In a consultation document, the Government suggests that Sunday opening could vary in different parts of towns and cities. It says councils and mayors could “choose to allow longer Sunday trading in specific localities where they want to grow their economy or attract more shopper footfall, in support of their local economic development strategies”.

The Government said the initiative was designed to build on policies to support high street retailers, including cuts in business rates for small shops and ending “over-zealous” parking practices.


Larger retailers are currently only allowed to trade for six hours between 10am and 6pm on Sundays, although shops with less than 3,000sq ft of floor space can open all day.

Ministers have suggested sweeping away the restrictions if the move is favoured by local council leaders.
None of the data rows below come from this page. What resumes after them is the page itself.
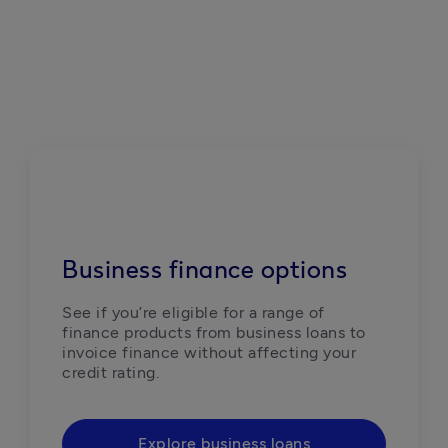
Business finance options
See if you’re eligible for a range of 
finance products from business loans to 
invoice finance without affecting your 
credit rating.
Explore business loans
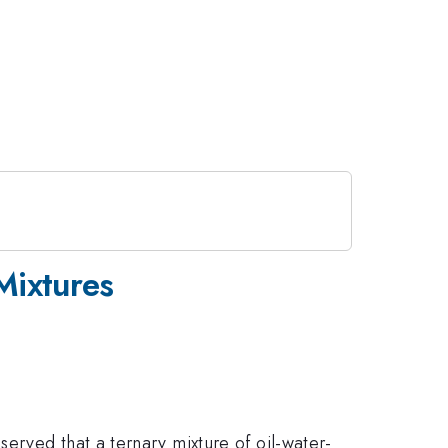
Mixtures
erved that a ternary mixture of oil-water-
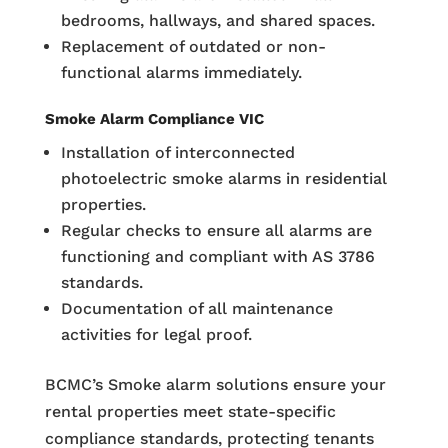
bedrooms, hallways, and shared spaces.
Replacement of outdated or non-
functional alarms immediately.
Smoke Alarm Compliance VIC
Installation of interconnected
photoelectric smoke alarms in residential
properties.
Regular checks to ensure all alarms are
functioning and compliant with AS 3786
standards.
Documentation of all maintenance
activities for legal proof.
BCMC’s Smoke alarm solutions ensure your
rental properties meet state-specific
compliance standards, protecting tenants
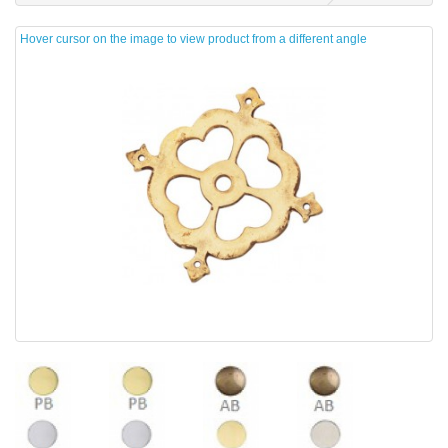
Hover cursor on the image to view product from a different angle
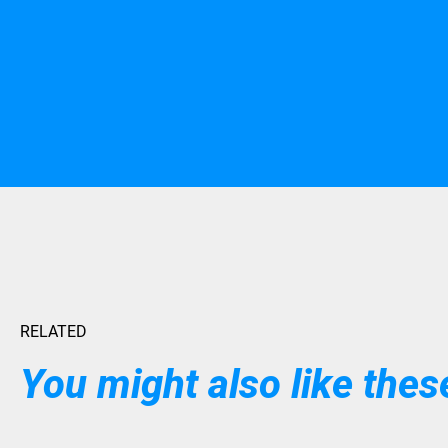
RELATED
You might also like these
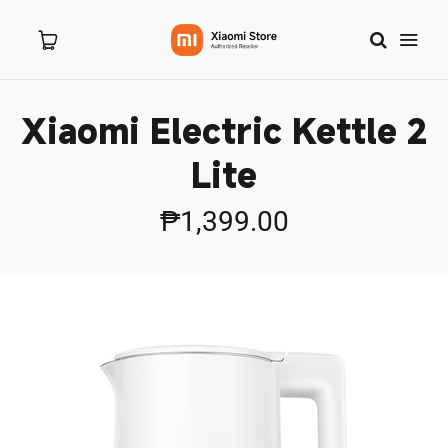
Xiaomi Electric Kettle 2
Home
Lite
About Us
₱1,399.00
Products
New Arrivals
8.8 Sale
Branches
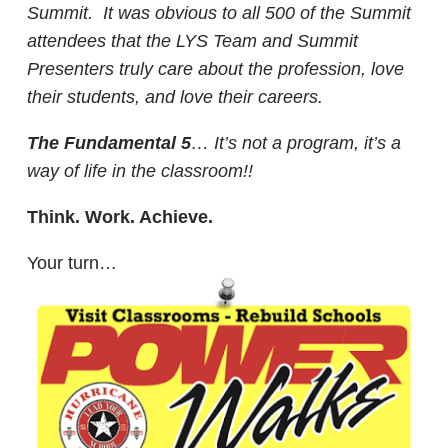
Summit. It was obvious to all 500 of the Summit
attendees that the LYS Team and Summit
Presenters truly care about the profession, love
their students, and love their careers.
The Fundamental 5
… It’s not a program, it’s a
way of life in the classroom!!
Think. Work. Achieve.
Your turn…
They have cited research which suggests extending Sunday trading by two hours in London would create nearly 3,000 jobs in the capital, and generate more than £200m a year in extra income.

But union leaders have vowed to campaign against longer opening hours and Labour leadership candidates Andy Burnham, Yvette Cooper and Jeremy Corbyn have condemned the planned liberalisation.

Consultation on the moves, which will be included in an Enterprise Bill in the autumn, will last until 16 September.

They do not apply to Scotland, where trading laws are devolved to Holyrood.